Non-spaced indented entirely automatically numbered lists do not render, and spaced lists do not render correct subsequent line spacing

https://github.com/markdown-it/markdown-it/issues/939#issue-1750584686

Summarily, nested non-spaced automatically numbered (0.) lists don’t render more than one level deep without indentation, whereas manually numbered lists do, and spaced lists do not render correctly.

More specifically, per https://github.com/microsoft/vscode/issues/184429#issue-1744161712:

[@mjbvz](https://github.com/mjbvz),

Commonmark also won’t render this correctly at all without a new line before the nested list: [commonmark demo](https://spec.commonmark.org/dingus/?text=0.%09test%0A0.%09test%0A%090.%09test%0A%090.%09test)

It wouldn’t make sense that

0.	Placeholder
	1.	Placeholder
	2.	Placeholder
	3.	Placeholder
	4.	Placeholder
0.	Placeholder
	1.	Placeholder
0.	Placeholder

is rendered correctly then, when

0.	Placeholder
	0.	Placeholder
	0.	Placeholder
	0.	Placeholder
	0.	Placeholder
0.	Placeholder
	0.	Placeholder
0.	Placeholder

is not:


However, the spaced indented lists don’t render correctly either:

0.	**Manually numbered indented section**

	0.	**Non-separated**

		0.	Placeholder
			1.	Placeholder
			2.	Placeholder
			3.	Placeholder
			4.	Placeholder
		0.	Placeholder
			1.	Placeholder
		0.	Placeholder

	0.	**Separated**

		0.	Placeholder

			1.	Placeholder
			2.	Placeholder
			3.	Placeholder
			4.	Placeholder

		0.	Placeholder

			1.	Placeholder

		0.	Placeholder

0.	**Manually numbered indented section**

	0.	**Non-separated**

		0.	Placeholder
			0.	Placeholder
			0.	Placeholder
			0.	Placeholder
			0.	Placeholder
		0.	Placeholder
			0.	Placeholder
		0.	Placeholder

	0.	**Separated**

		0.	Placeholder

			0.	Placeholder
			0.	Placeholder
			0.	Placeholder
			0.	Placeholder

		0.	Placeholder

			0.	Placeholder

		0.	Placeholder

is rendered as


The [codified](links) are because I’m a new user.

1 Like

As pointed out on GitHub, this is intended behavior, which has very good reasons. If CommonMark changes its behavior to work as you use it, it would break for the far more common way it is used.

Also, there is an easy solution for your usage.

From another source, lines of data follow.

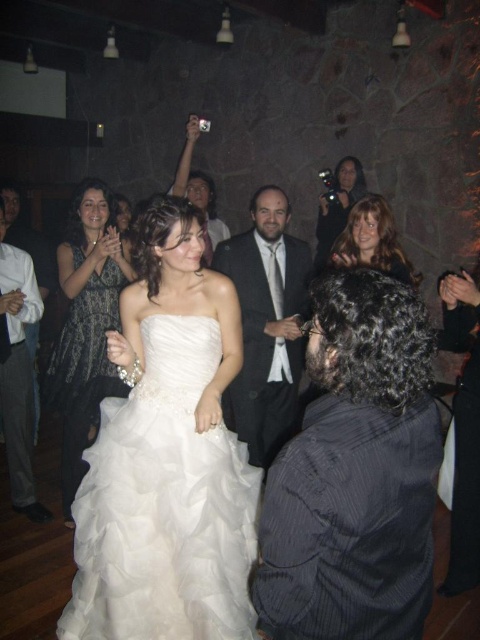
In the scene shown: You are a photographer at the wedding reception and want to capture both the matte black dress at left and the dark gray textured dress at upper left in a single frame. Based on their positions, will you need to adjust your camera angle upwards or downwards to include both dresses in the photo?

The matte black dress at left is located below the dark gray textured dress at upper left, so you will need to adjust your camera angle downwards to include both dresses in the photo.

You are standing at the point with coordinates point (81, 296) and want to walk to the point with coordinates point (84, 212). Is there a clear path between these two points?

Point (84, 212) is behind point (81, 296), so there might be an obstacle between them. Therefore, the path may not be clear.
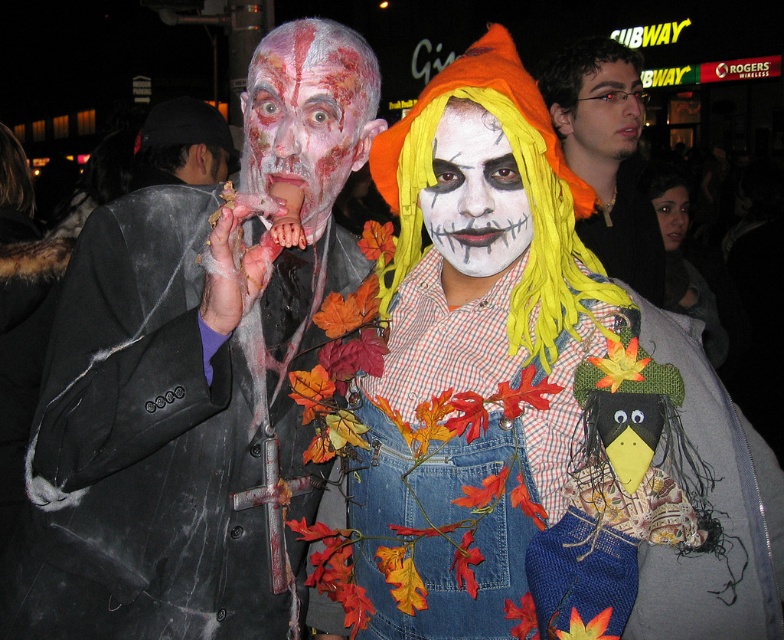
Question: Which of the following is the farthest from the observer?

Choices:
 (A) (98, 339)
 (B) (329, 140)

Answer: (B)

Question: Which point appears closest to the camera in this image?

Choices:
 (A) (514, 189)
 (B) (147, 120)

Answer: (A)

Question: Considering the real-world distances, which object is closest to the matte black hair at upper right?

Choices:
 (A) smooth skin face at center
 (B) white matte face paint at center

Answer: (A)

Question: Can you confirm if smooth skin face at upper center is positioned to the left of smooth skin face at center?

Choices:
 (A) yes
 (B) no

Answer: (A)

Question: Is black fabric at left below matte black face at center?

Choices:
 (A) no
 (B) yes

Answer: (B)

Question: Does matte black hair at upper center lie in front of smooth skin face at upper center?

Choices:
 (A) no
 (B) yes

Answer: (B)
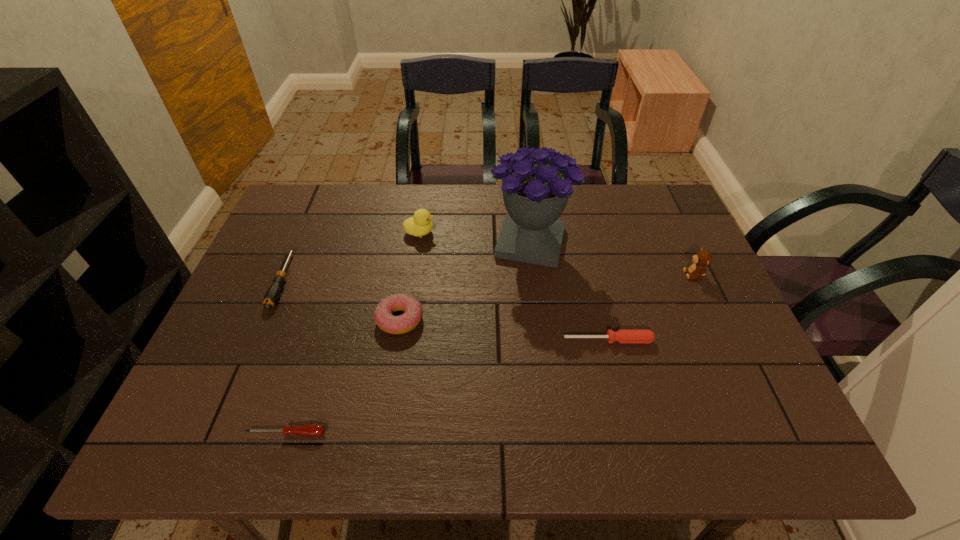
The height and width of the screenshot is (540, 960). I want to click on duckling located in the far edge section of the desktop, so click(420, 224).

I want to click on object that is at the near edge, so click(311, 430).

At what (x,y) coordinates should I click in order to perform the action: click on object that is at the right edge. Please return your answer as a coordinate pair (x, y). Image resolution: width=960 pixels, height=540 pixels. Looking at the image, I should click on (701, 259).

Identify the location of object at the near left corner. (311, 430).

Identify the location of blank space at the far edge of the desktop. (471, 222).

You are a GUI agent. You are given a task and a screenshot of the screen. Output one action in this format:
    pyautogui.click(x=<x>, y=<y>)
    Task: Click on the vacant space at the near edge
    The height and width of the screenshot is (540, 960).
    Given the screenshot: What is the action you would take?
    tap(677, 443)

This screenshot has height=540, width=960. What are the coordinates of `free space at the left edge of the desktop` in the screenshot? It's located at (254, 282).

Find the location of a particular element. The height and width of the screenshot is (540, 960). vacant space at the right edge of the desktop is located at coordinates (700, 301).

This screenshot has height=540, width=960. In the image, there is a desktop. Identify the location of vacant area at the far left corner. (331, 193).

You are a GUI agent. You are given a task and a screenshot of the screen. Output one action in this format:
    pyautogui.click(x=<x>, y=<y>)
    Task: Click on the blank space at the near left corner
    The height and width of the screenshot is (540, 960).
    Given the screenshot: What is the action you would take?
    pyautogui.click(x=205, y=456)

For autonumbered lists, use all 1s rather than 0s:

1. Placeholder
   1. Placeholder
   1. Placeholder
   1. Placeholder
   1. Placeholder
1. Placeholder
   1. Placeholder
1. Placeholder
1 Like

@vas, how could I suggest a modification to the specification to accommodate this? It surprises me that Markdown provides support for hard-wrapped line breaks of all things, and values that support more highly than consistency.